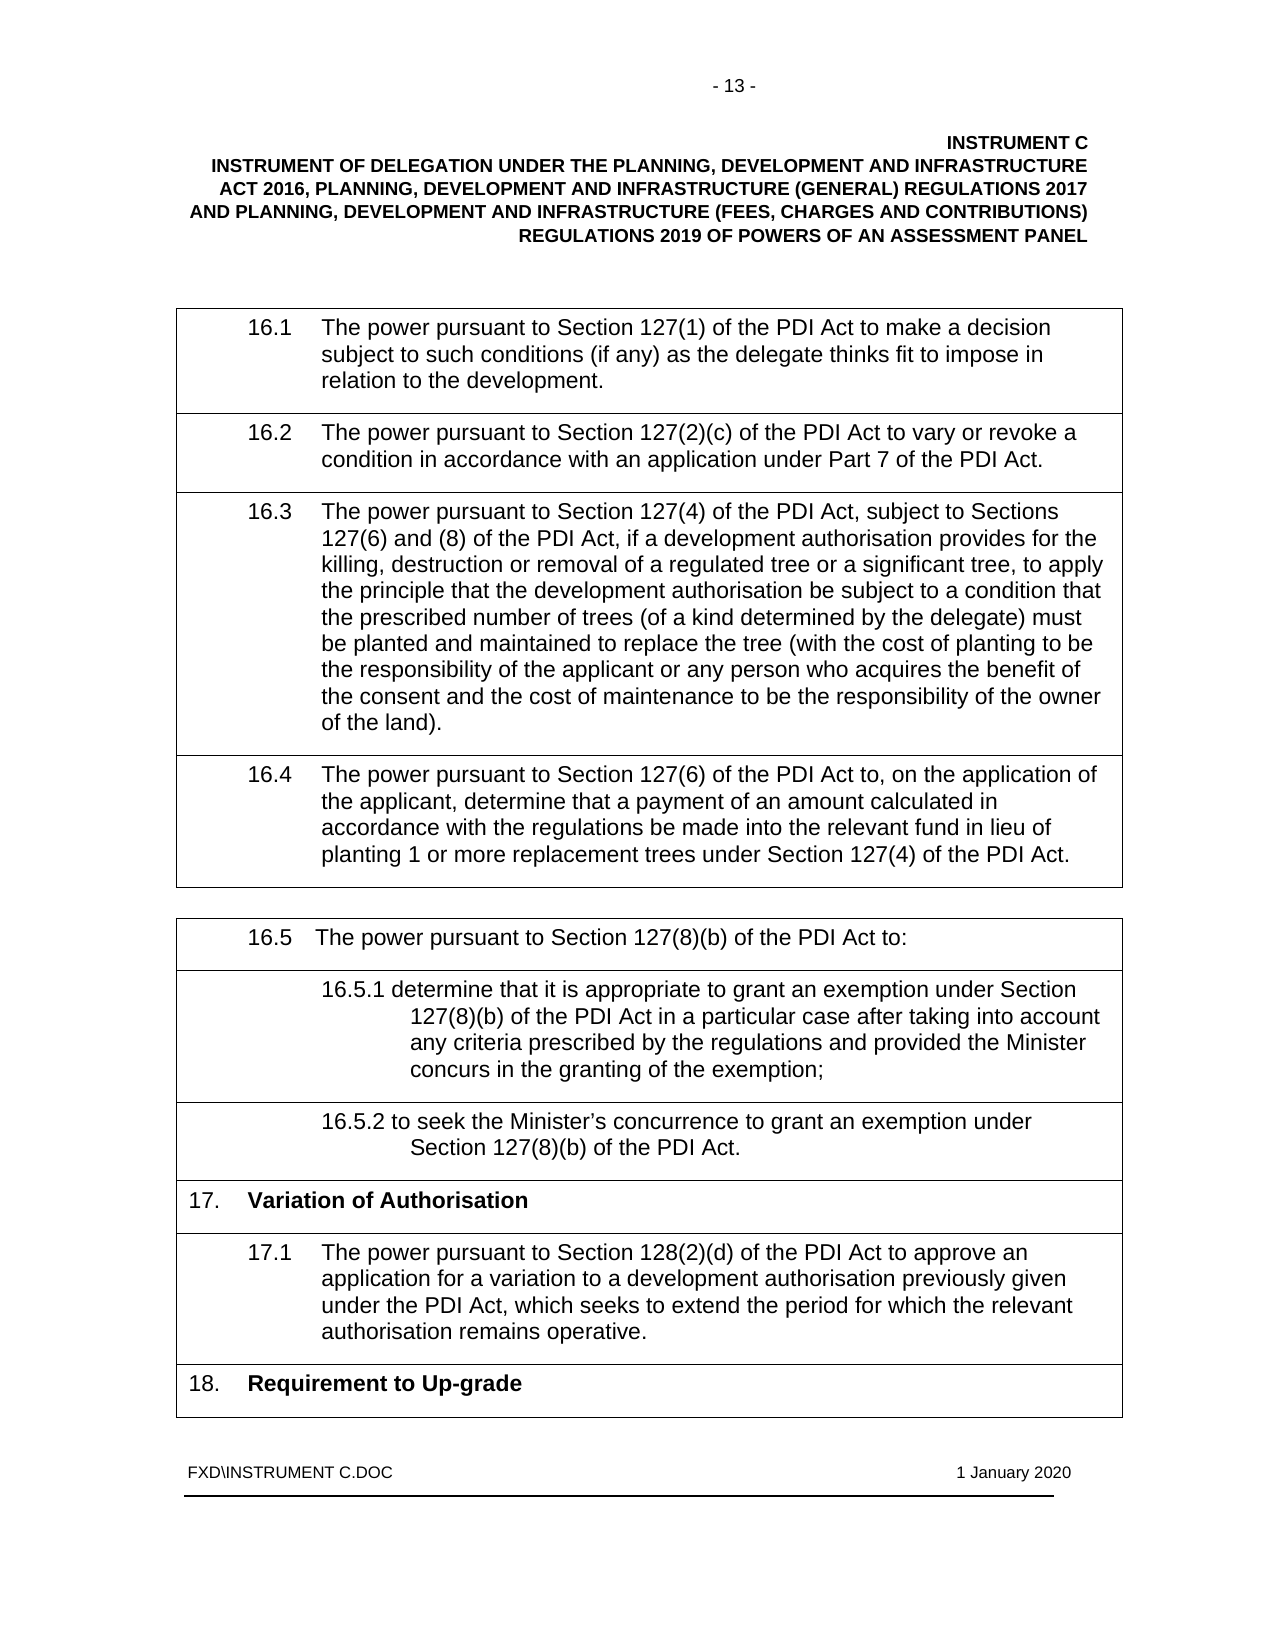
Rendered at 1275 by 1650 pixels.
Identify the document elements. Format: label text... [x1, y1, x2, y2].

table_cell 18. [177, 1365, 247, 1417]
table_cell 16.1 The power pursuant to Section 127(1) of the PDI Act to make a decision subject to such conditions (if any) as the delegate thinks fit to impose in relation to the development. [247, 309, 1122, 413]
table_cell 17.1 The power pursuant to Section 128(2)(d) of the PDI Act to approve an application for a variation to a development authorisation previously given under the PDI Act, which seeks to extend the period for which the relevant authorisation remains operative. [247, 1234, 1122, 1364]
table_cell Variation of Authorisation [247, 1181, 1122, 1233]
table_cell 17. [177, 1181, 247, 1233]
table_cell Requirement to Up-grade [247, 1365, 1122, 1417]
table_cell 16.3 The power pursuant to Section 127(4) of the PDI Act, subject to Sections 127(6) and (8) of the PDI Act, if a development authorisation provides for the killing, destruction or removal of a regulated tree or a significant tree, to apply the principle that the development authorisation be subject to a condition that the prescribed number of trees (of a kind determined by the delegate) must be planted and maintained to replace the tree (with the cost of planting to be the responsibility of the applicant or any person who acquires the benefit of the consent and the cost of maintenance to be the responsibility of the owner of the land). [247, 493, 1122, 755]
table_cell [177, 309, 247, 413]
table_header 16.5 The power pursuant to Section 127(8)(b) of the PDI Act to: [247, 919, 1122, 970]
table_cell [177, 756, 247, 887]
table_cell 16.4 The power pursuant to Section 127(6) of the PDI Act to, on the application of the applicant, determine that a payment of an amount calculated in accordance with the regulations be made into the relevant fund in lieu of planting 1 or more replacement trees under Section 127(4) of the PDI Act. [247, 756, 1122, 887]
table_cell 16.5.2 to seek the Minister’s concurrence to grant an exemption under Section 127(8)(b) of the PDI Act. [247, 1103, 1122, 1180]
table_header [177, 919, 247, 970]
table_cell [177, 1103, 247, 1180]
table_cell 16.5.1 determine that it is appropriate to grant an exemption under Section 127(8)(b) of the PDI Act in a particular case after taking into account any criteria prescribed by the regulations and provided the Minister concurs in the granting of the exemption; [247, 971, 1122, 1102]
table_cell [177, 971, 247, 1102]
table_cell [177, 414, 247, 492]
table_cell [177, 1234, 247, 1364]
table_cell [177, 493, 247, 755]
table_cell 16.2 The power pursuant to Section 127(2)(c) of the PDI Act to vary or revoke a condition in accordance with an application under Part 7 of the PDI Act. [247, 414, 1122, 492]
□ □ □ □ □ □ □
# Your assignment
Write out every line of the preceding listing that contains "subject".

# Written answer
table_cell 16.1 The power pursuant to Section 127(1) of the PDI Act to make a decision subject to such conditions (if any) as the delegate thinks fit to impose in relation to the development. [247, 309, 1122, 413]
table_cell 16.3 The power pursuant to Section 127(4) of the PDI Act, subject to Sections 127(6) and (8) of the PDI Act, if a development authorisation provides for the killing, destruction or removal of a regulated tree or a significant tree, to apply the principle that the development authorisation be subject to a condition that the prescribed number of trees (of a kind determined by the delegate) must be planted and maintained to replace the tree (with the cost of planting to be the responsibility of the applicant or any person who acquires the benefit of the consent and the cost of maintenance to be the responsibility of the owner of the land). [247, 493, 1122, 755]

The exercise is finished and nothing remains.